Can anyone recommend a brand / company that manufactures the salt storage cover-all buildings? I was researching CoverAll brand, and it appears they went bankrupt. I have seen the brand ClearSpan.

If anyone has a good experience with a particular brand / manufacturer I would certainly appreciate the input. We are in the process of trying to order a cover-all type unit for our yard. Thank you for any input.


----------



## SNOWLORD (Aug 10, 2007)

My Farm Tek catalog has about every type you could ever want, not sure of the quality but have heard they are ok to deal with.


----------



## TPC Services (Dec 15, 2005)

try this place, they have tons of differant styles and sizes, teksupply.com


----------



## Patrick34 (Feb 8, 2004)

*New Order*

Well, we just ordered our new salt cover building. 30 wide by 60 deep. Tentative install date mid-september. We went with a company that uses MegaDome brand. I looked at one of their recent installations for a municipality, looked like pretty good quality. I will post pictures when done.


----------



## Longae29 (Feb 15, 2008)

Just curious what that is going to run you if you don't mind my asking. We are currently in the process of building a 50'x50' which is going to cost somewhere around 17k


----------



## ff610 (Jan 9, 2009)

Longae29;1056644 said:


> Just curious what that is going to run you if you don't mind my asking.
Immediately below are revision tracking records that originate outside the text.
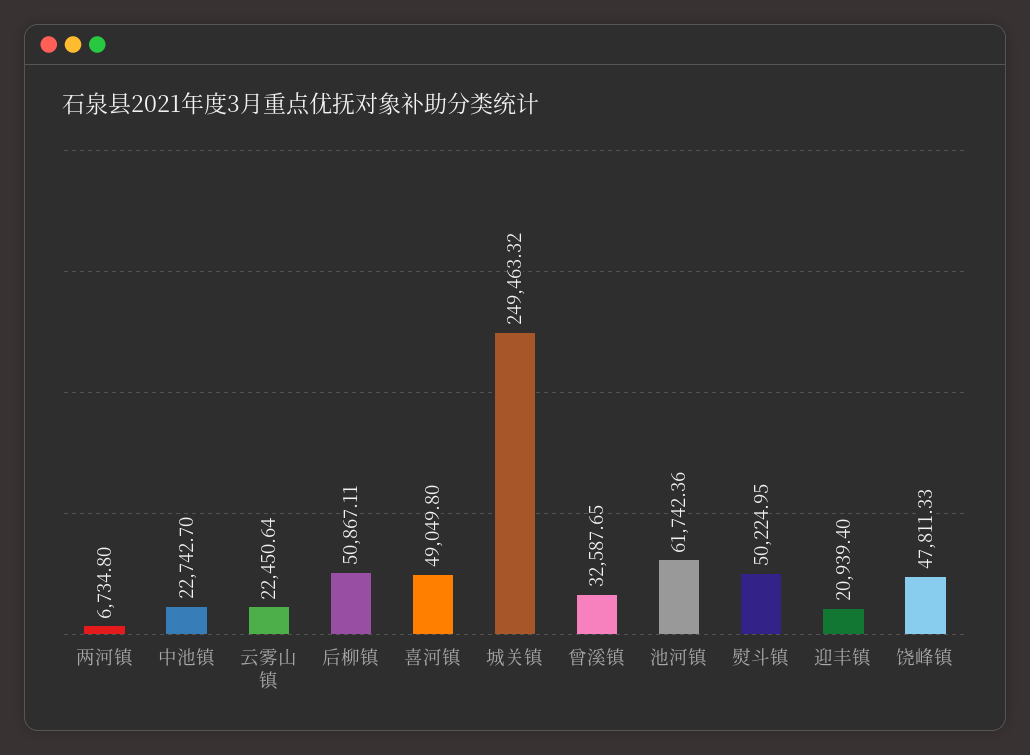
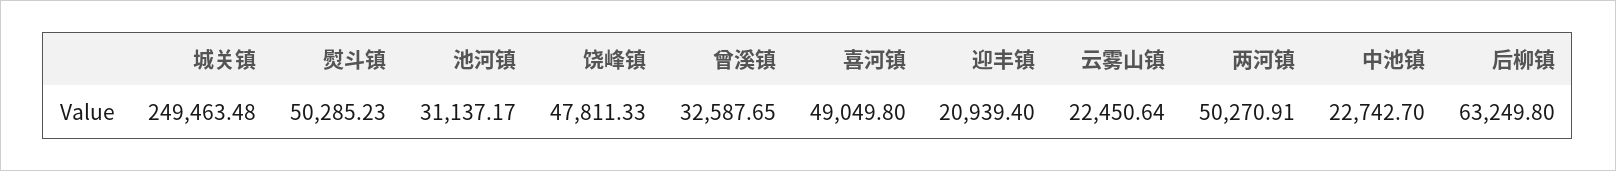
  {
-   "两河镇": 6734.8,
+   "两河镇": 50270.91,
    "中池镇": 22742.7,
    "云雾山镇": 22450.64,
-   "后柳镇": 50867.11,
+   "后柳镇": 63249.8,
    "喜河镇": 49049.8,
-   "城关镇": 249463.32,
+   "城关镇": 249463.48,
    "曾溪镇": 32587.65,
-   "池河镇": 61742.36,
+   "池河镇": 31137.17,
-   "熨斗镇": 50224.95,
+   "熨斗镇": 50285.23,
    "迎丰镇": 20939.4,
    "饶峰镇": 47811.33
  }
We are currently in the process of building a 50'x50' which is going to cost somewhere around 17k


Sounds a little high by comparing my numbers....


----------



## Longae29 (Feb 15, 2008)

what company did you deal with? the 17k is for a 50X50 with a back panel


----------



## Luther (Oct 31, 2007)

ff610;1056657 said:


> Sounds a little high by comparing my numbers....


Maybe not....could be he's including the entire structure.


----------



## ff610 (Jan 9, 2009)

Longae29;1056662 said:


> what company did you deal with? the 17k is for a 50X50 with a back panel


My partner has all the paperwork and numbers and he's out of town the past week so I don't have all the details. I can tell you we prices from a few cover all building, and also priced wood frame construction. It was figured with 3 building blocks high on 3 walls. The only variable that could change the bottom line for us is how much of an approach to poor to the building. Right now we're at 14-15k. Also we are building it ourselves so if your getting your built it's probably right. I'm just not sure I want to have to replace the cover every few years so we're probably gonna just build it.


----------